Rendered images with source text:
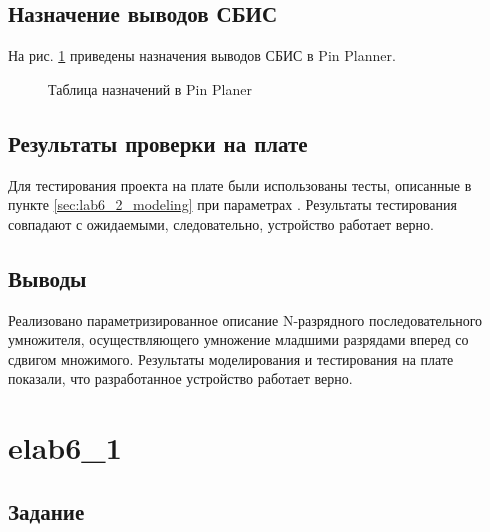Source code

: \subsection{Назначение выводов СБИС}

На рис. \ref{fig:lab6_2_pins} приведены назначения выводов СБИС в Pin Planner.

\begin{figure}[H]
\begin{center}
	\caption{Таблица назначений в Pin Planer}
	\label{fig:lab6_2_pins}
\end{center}
\end{figure}

\subsection{Результаты проверки на плате}

Для тестирования проекта на плате были использованы тесты, описанные в пункте \ref{sec:lab6_2_modeling} при параметрах . Результаты тестирования совпадают с ожидаемыми, следовательно, устройство работает верно.

\subsection{Выводы}

Реализовано параметризированное описание N-разрядного последовательного умножителя, осуществляющего умножение младшими разрядами вперед со сдвигом множимого. Результаты моделирования и тестирования на плате показали, что разработанное устройство работает верно.

\newpage

\section{elab6\_1}

\subsection{Задание}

> **To do**
From the first line above to the last, reproduce the records exactly but without the pictures.

> **Result of the exercise**
Source code

: \subsection{Назначение выводов СБИС}

На рис. \ref{fig:lab6_2_pins} приведены назначения выводов СБИС в Pin Planner.

\begin{figure}[H]
\begin{center}
	\caption{Таблица назначений в Pin Planer}
	\label{fig:lab6_2_pins}
\end{center}
\end{figure}

\subsection{Результаты проверки на плате}

Для тестирования проекта на плате были использованы тесты, описанные в пункте \ref{sec:lab6_2_modeling} при параметрах . Результаты тестирования совпадают с ожидаемыми, следовательно, устройство работает верно.

\subsection{Выводы}

Реализовано параметризированное описание N-разрядного последовательного умножителя, осуществляющего умножение младшими разрядами вперед со сдвигом множимого. Результаты моделирования и тестирования на плате показали, что разработанное устройство работает верно.

\newpage

\section{elab6\_1}

\subsection{Задание}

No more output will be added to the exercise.